Cassandra Schema

Working with a Cassandra schema is very flexible using CDM. There are several options available.

Using a schema file

This is useful if you have a schema somewhere already that you want to write to disk through cqlsh, and you don’t wish to use CQLEngine models.

To easily use a schema file, make sure your installer subclasses SimpleCQLSchema first:

class MyInstaller(SimpleCQLSchema, Installer):

Put your schema in schema.cql, and it will automatically be picked up and loaded, splitting the statements on ;.

CQLEngine Models

This is a convenient as you’ll frequently want to leverage CQLEngine models for validating and inserting data. We’ll use the cassandra_schema() hook to return the classes we want sync’ed to the database.

For example, in movielens-small, we define our Movie Model similar to this:

class Movie(Model):
    __table_name__ = 'movies'
    id = Integer(primary_key=True)
    name = Text()
    release_date = Date()
    video_release_date = Date()
    url = Text()
    avg_rating = Float()
    genres = Set(Text)

In our installer, we return a list of table models:

class MovieLensInstaller(Installer):
    def cassandra_schema(self):
        return [Movie]

Specifying a Schema Inline

This will be necessary for UDAs/UDFs as they aren’t simply split on ;. A future version of CDM may include a parser to properly support this but it’s unlikely anytime soon.
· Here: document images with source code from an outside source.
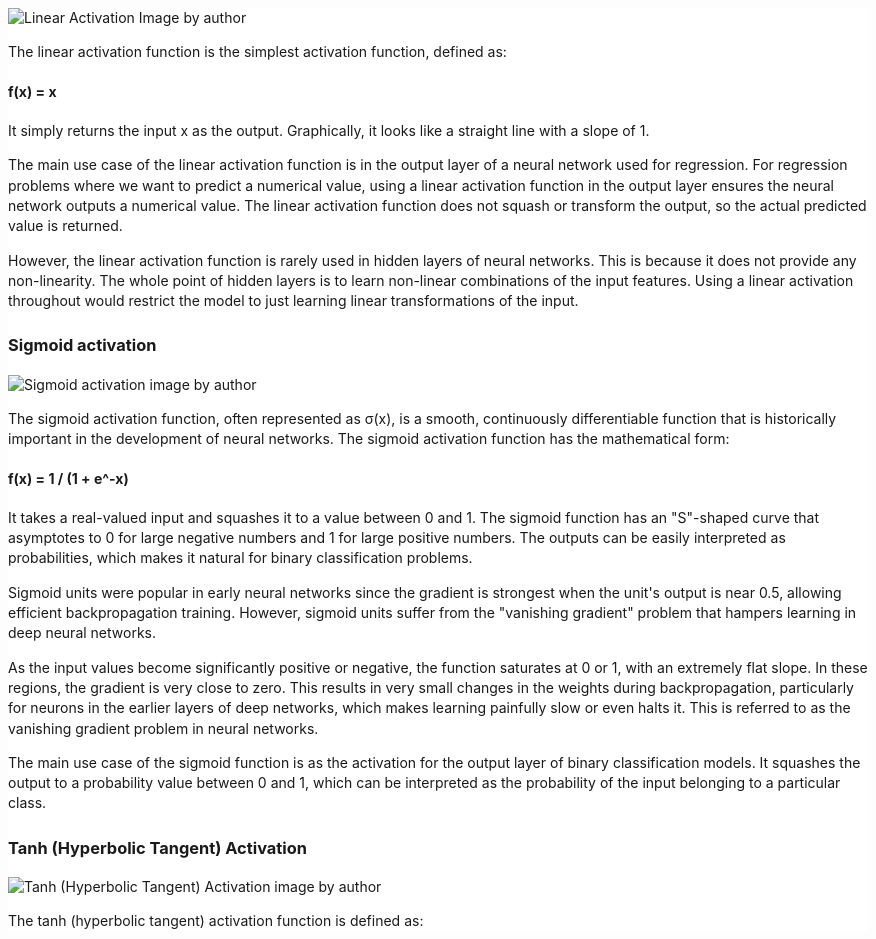 ![Linear Activation Image by author](https://images.datacamp.com/image/upload/v1699614585/image7_a140cd67a5.png)

The linear activation function is the simplest activation function, defined as:

#### f(x) = x

It simply returns the input x as the output. Graphically, it looks like a straight line with a slope of 1.

The main use case of the linear activation function is in the output layer of a neural network used for regression. For regression problems where we want to predict a numerical value, using a linear activation function in the output layer ensures the neural network outputs a numerical value. The linear activation function does not squash or transform the output, so the actual predicted value is returned.

However, the linear activation function is rarely used in hidden layers of neural networks. This is because it does not provide any non-linearity. The whole point of hidden layers is to learn non-linear combinations of the input features. Using a linear activation throughout would restrict the model to just learning linear transformations of the input.

### Sigmoid activation

![Sigmoid activation image by author](https://images.datacamp.com/image/upload/v1699614756/image2_ee0450afc0.png)

The sigmoid activation function, often represented as σ(x), is a smooth, continuously differentiable function that is historically important in the development of neural networks. The sigmoid activation function has the mathematical form:

#### f(x) = 1 / (1 + e^-x)

It takes a real-valued input and squashes it to a value between 0 and 1. The sigmoid function has an "S"-shaped curve that asymptotes to 0 for large negative numbers and 1 for large positive numbers. The outputs can be easily interpreted as probabilities, which makes it natural for binary classification problems.

Sigmoid units were popular in early neural networks since the gradient is strongest when the unit's output is near 0.5, allowing efficient backpropagation training. However, sigmoid units suffer from the "vanishing gradient" problem that hampers learning in deep neural networks.

As the input values become significantly positive or negative, the function saturates at 0 or 1, with an extremely flat slope. In these regions, the gradient is very close to zero. This results in very small changes in the weights during backpropagation, particularly for neurons in the earlier layers of deep networks, which makes learning painfully slow or even halts it. This is referred to as the vanishing gradient problem in neural networks.

The main use case of the sigmoid function is as the activation for the output layer of binary classification models. It squashes the output to a probability value between 0 and 1, which can be interpreted as the probability of the input belonging to a particular class.

### Tanh (Hyperbolic Tangent) Activation

![Tanh (Hyperbolic Tangent) Activation image by author](https://images.datacamp.com/image/upload/v1699614862/image4_65132afd5c.png)

The tanh (hyperbolic tangent) activation function is defined as:
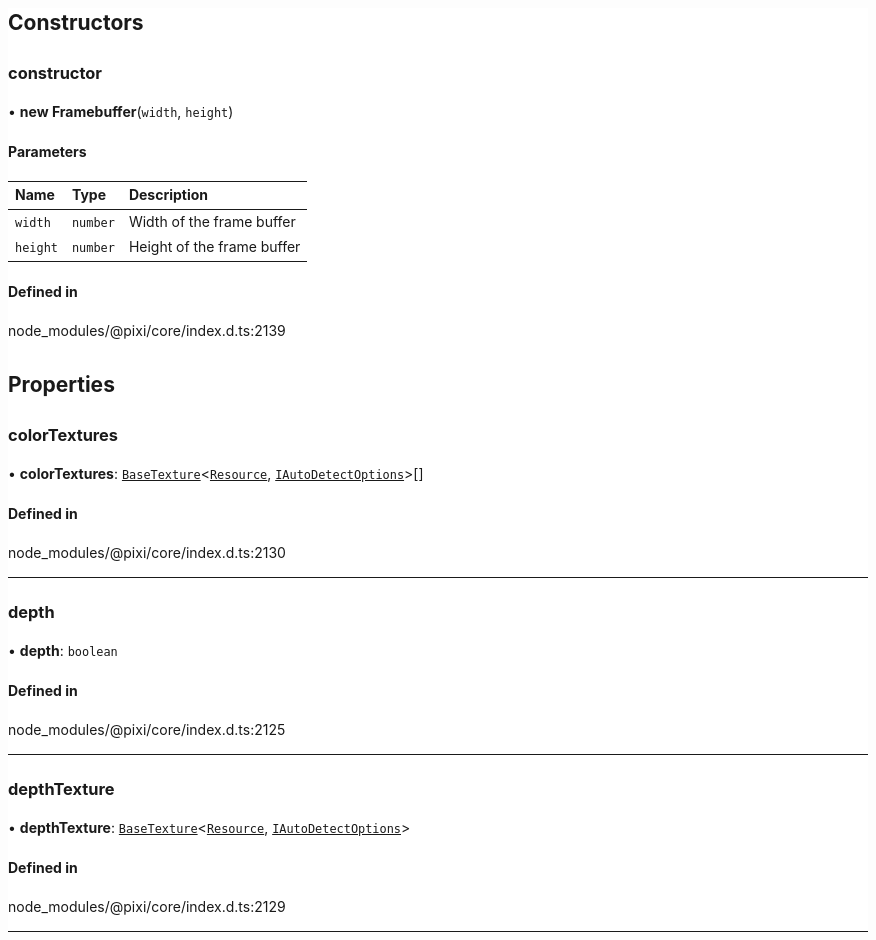 ## Constructors

### constructor

• **new Framebuffer**(`width`, `height`)

#### Parameters

| Name | Type | Description |
| :------ | :------ | :------ |
| `width` | `number` | Width of the frame buffer |
| `height` | `number` | Height of the frame buffer |

#### Defined in

node_modules/@pixi/core/index.d.ts:2139

## Properties

### colorTextures

• **colorTextures**: [`BaseTexture`](components_ClusterNodeContainer._internal_.BaseTexture.md)<[`Resource`](components_ClusterNodeContainer._internal_.Resource.md), [`IAutoDetectOptions`](../modules/components_ClusterNodeContainer._internal_.md#iautodetectoptions)\>[]

#### Defined in

node_modules/@pixi/core/index.d.ts:2130

___

### depth

• **depth**: `boolean`

#### Defined in

node_modules/@pixi/core/index.d.ts:2125

___

### depthTexture

• **depthTexture**: [`BaseTexture`](components_ClusterNodeContainer._internal_.BaseTexture.md)<[`Resource`](components_ClusterNodeContainer._internal_.Resource.md), [`IAutoDetectOptions`](../modules/components_ClusterNodeContainer._internal_.md#iautodetectoptions)\>

#### Defined in

node_modules/@pixi/core/index.d.ts:2129

___
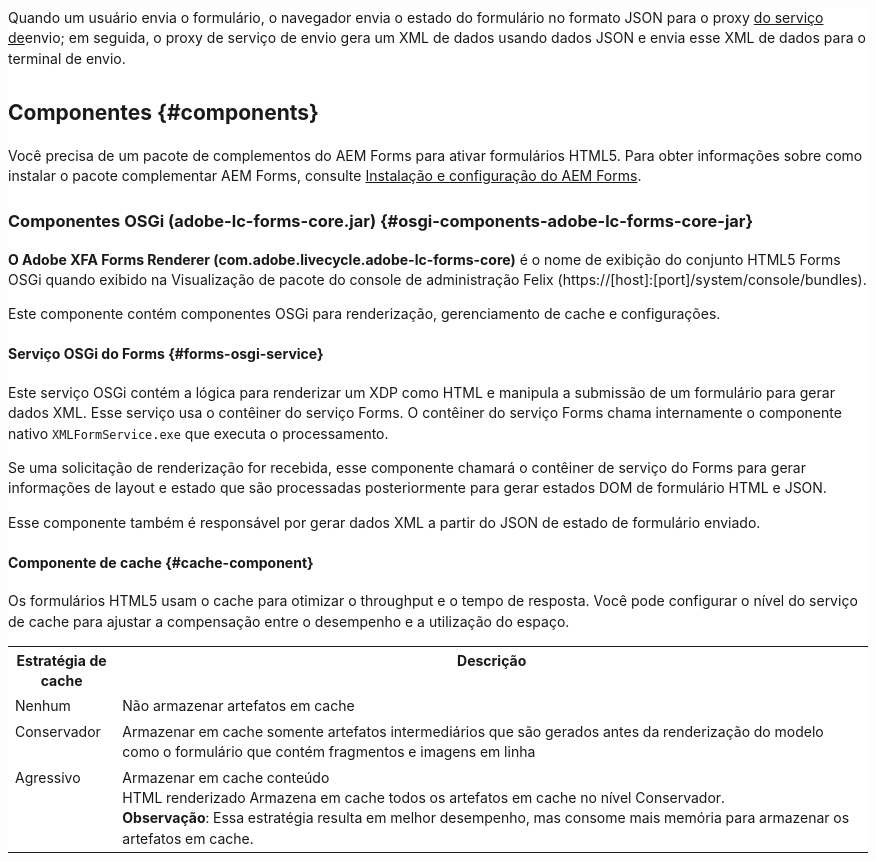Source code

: Quando um usuário envia o formulário, o navegador envia o estado do formulário no formato JSON para o proxy [do serviço de](../../forms/using/service-proxy.md)envio; em seguida, o proxy de serviço de envio gera um XML de dados usando dados JSON e envia esse XML de dados para o terminal de envio.

## Componentes {#components}

Você precisa de um pacote de complementos do AEM Forms para ativar formulários HTML5. Para obter informações sobre como instalar o pacote complementar AEM Forms, consulte [Instalação e configuração do AEM Forms](../../forms/using/installing-configuring-aem-forms-osgi.md).

### Componentes OSGi (adobe-lc-forms-core.jar) {#osgi-components-adobe-lc-forms-core-jar}

**O Adobe XFA Forms Renderer (com.adobe.livecycle.adobe-lc-forms-core)** é o nome de exibição do conjunto HTML5 Forms OSGi quando exibido na Visualização de pacote do console de administração Felix (https://[host]:[port]/system/console/bundles).

Este componente contém componentes OSGi para renderização, gerenciamento de cache e configurações.

#### Serviço OSGi do Forms {#forms-osgi-service}

Este serviço OSGi contém a lógica para renderizar um XDP como HTML e manipula a submissão de um formulário para gerar dados XML. Esse serviço usa o contêiner do serviço Forms. O contêiner do serviço Forms chama internamente o componente nativo `XMLFormService.exe` que executa o processamento.

Se uma solicitação de renderização for recebida, esse componente chamará o contêiner de serviço do Forms para gerar informações de layout e estado que são processadas posteriormente para gerar estados DOM de formulário HTML e JSON.

Esse componente também é responsável por gerar dados XML a partir do JSON de estado de formulário enviado.

#### Componente de cache {#cache-component}

Os formulários HTML5 usam o cache para otimizar o throughput e o tempo de resposta. Você pode configurar o nível do serviço de cache para ajustar a compensação entre o desempenho e a utilização do espaço.

<table>
 <tbody>
  <tr>
   <th>Estratégia de cache</th>
   <th>Descrição</th>
  </tr>
  <tr>
   <td>Nenhum</td>
   <td>Não armazenar artefatos em cache<br /> </td>
  </tr>
  <tr>
   <td>Conservador</td>
   <td>Armazenar em cache somente artefatos intermediários que são gerados antes da renderização do modelo como o formulário que contém fragmentos e imagens em linha</td>
  </tr>
  <tr>
   <td> Agressivo</td>
   <td>Armazenar em cache conteúdo<br /> HTML renderizado Armazena em cache todos os artefatos em cache no nível Conservador.<br /> <strong>Observação</strong>: Essa estratégia resulta em melhor desempenho, mas consome mais memória para armazenar os artefatos em cache.</td>
  </tr>
 </tbody>
</table>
Until that day comes, it’s possible to use fat strings to specify schema:

class MovieLensInstaller(Installer):
    def cassandra_schema(self):
        statements = ["""CREATE TABLE movies
                        (id uuid primary key,
                         name text)""",
                     """CREATE CUSTOM INDEX on movies(name)
                        USING 'org.apache.cassandra.index.sasi.SASIIndex'"""
        return statements

Mixed Mode

There are cases which are not handled with CQLEngine yet. Materialized views, SASI indexes, UDFs, UDAs are all difficult to express. Python allows us a lot of flexibility by allowing lists to contain objects of mixed types. We can leverage our CQLEngine models for our tables and provide fat strings for the rest of the schema:

class MovieLensInstaller(Installer):
    def cassandra_schema(self):
        statements = [Movie,
                       """CREATE CUSTOM INDEX on movies(name)
                          USING 'org.apache.cassandra.index.sasi.SASIIndex'"""]

This is cool because we can leverage CQLEngine for our database models but still get the flexibility of using any CQL that it doesn’t support yet.